Men’s tendency to be “less selective” than women when dating may also open them up to sextortion, adds Dr. Eaton, who notes men are more likely to be victims of online romance scams in general.
The results also revealed race and sexuality-related differences in rates of sextortion, with Black women, Native American women, and LGBTQ individuals—three groups that are at higher risk of other types of sexual violence and coercion—also at higher risk of sextortion.
Black and Native American women were around seven times more likely to be victims of sextortion than White women.

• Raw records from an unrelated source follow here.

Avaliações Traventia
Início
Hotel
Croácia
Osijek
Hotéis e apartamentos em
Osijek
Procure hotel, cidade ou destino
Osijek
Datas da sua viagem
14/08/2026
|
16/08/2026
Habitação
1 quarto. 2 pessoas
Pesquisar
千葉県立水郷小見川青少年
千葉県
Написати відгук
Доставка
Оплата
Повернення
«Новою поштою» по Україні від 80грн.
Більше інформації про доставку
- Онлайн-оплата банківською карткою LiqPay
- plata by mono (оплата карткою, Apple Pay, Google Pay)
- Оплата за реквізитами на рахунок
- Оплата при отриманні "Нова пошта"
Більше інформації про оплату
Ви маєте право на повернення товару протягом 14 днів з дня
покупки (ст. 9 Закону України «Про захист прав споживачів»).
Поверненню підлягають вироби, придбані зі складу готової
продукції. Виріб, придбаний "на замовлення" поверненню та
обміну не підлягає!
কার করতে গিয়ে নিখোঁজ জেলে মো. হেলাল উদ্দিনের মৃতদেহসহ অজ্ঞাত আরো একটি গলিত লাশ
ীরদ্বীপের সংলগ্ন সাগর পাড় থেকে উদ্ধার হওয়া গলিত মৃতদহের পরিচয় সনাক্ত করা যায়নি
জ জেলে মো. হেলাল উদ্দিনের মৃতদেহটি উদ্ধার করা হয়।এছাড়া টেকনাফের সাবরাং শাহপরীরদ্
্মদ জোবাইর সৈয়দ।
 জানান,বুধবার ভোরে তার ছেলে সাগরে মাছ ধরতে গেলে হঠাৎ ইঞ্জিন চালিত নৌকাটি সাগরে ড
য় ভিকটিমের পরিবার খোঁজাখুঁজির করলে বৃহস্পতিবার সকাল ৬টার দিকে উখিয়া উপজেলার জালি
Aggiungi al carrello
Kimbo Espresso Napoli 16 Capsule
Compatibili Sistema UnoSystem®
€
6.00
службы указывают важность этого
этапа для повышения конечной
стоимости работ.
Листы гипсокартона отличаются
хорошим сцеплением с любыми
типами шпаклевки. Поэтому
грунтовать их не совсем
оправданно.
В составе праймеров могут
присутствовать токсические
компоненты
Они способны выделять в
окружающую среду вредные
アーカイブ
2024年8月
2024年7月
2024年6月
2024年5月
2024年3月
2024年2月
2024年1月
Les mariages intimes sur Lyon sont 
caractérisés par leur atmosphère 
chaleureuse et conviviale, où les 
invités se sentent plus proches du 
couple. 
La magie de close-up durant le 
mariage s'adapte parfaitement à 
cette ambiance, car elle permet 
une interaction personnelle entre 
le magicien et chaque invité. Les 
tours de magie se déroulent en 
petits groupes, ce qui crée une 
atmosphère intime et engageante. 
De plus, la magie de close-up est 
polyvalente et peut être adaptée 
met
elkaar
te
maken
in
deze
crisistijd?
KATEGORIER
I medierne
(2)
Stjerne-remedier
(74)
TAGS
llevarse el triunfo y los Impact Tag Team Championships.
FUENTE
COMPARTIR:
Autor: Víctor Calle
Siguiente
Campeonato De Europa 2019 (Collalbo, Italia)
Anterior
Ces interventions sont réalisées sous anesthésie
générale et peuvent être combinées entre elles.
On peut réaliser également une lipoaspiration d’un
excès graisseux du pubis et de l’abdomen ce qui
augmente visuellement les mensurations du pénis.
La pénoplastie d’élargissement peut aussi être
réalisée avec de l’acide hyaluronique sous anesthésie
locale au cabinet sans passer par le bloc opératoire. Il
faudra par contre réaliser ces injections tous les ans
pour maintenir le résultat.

Rates in LGBTQ respondents were up to three times as high as in heterosexual individuals.
Age was also a factor, with rates highest among 18 to 29-year-olds, perhaps due to the greater sexual experimentation and use of technology in this age group.
The study also found that people who had experienced sexual violence from a partner before the pandemic were more likely to experience sextortion during the pandemic.
Sextortion was most commonly perpetrated by strangers and romantic partners – current and former.
The study’s authors say that more work is needed to determine why the risk of sextortion varies with race, age, gender, and sexual orientation, as well as its impact on people’s wellbeing.
It is possible, for example, that sextortion has a more harmful impact on women, despite being targeted less often than men.
The researchers conclude that questions about technology-facilitated sexual violence should be added to tests used by clinical professionals to assist in identifying patients who are in abusive relationships before referring them for counselling and other help.
Prevention is also important. “Sex education programmes that teach about consent, pleasure, and healthy relationship communication and decision-making may reduce both in-person and technology-facilitated sexual violence,’ says Dr. Eaton.
Limitations of the study include that the data consists only of self-reports and that it was just collected in the first year of the pandemic.
This article will be published in print in a Special Issue of Victims & Offenders: ‘The link between specific forms of online and offline forms of victimization’.
The special issue is a collaboration between the American Society of Criminology’s Division of Victimology (DOV) and Division of Cybercrime (DC), which is aimed to explore the link between specific forms of online and offline forms of victimization. Dr Shelly Clevenger, Chair of the DOV, and Dr Cathy Marcum, Chair of the DC, serve as guest editors.
Out later in 2022, topics covered in articles will include the relationship between offline physical and sexual victimization and cyberstalking; drug use and online victimization; human trafficking and the role of the Dark Net.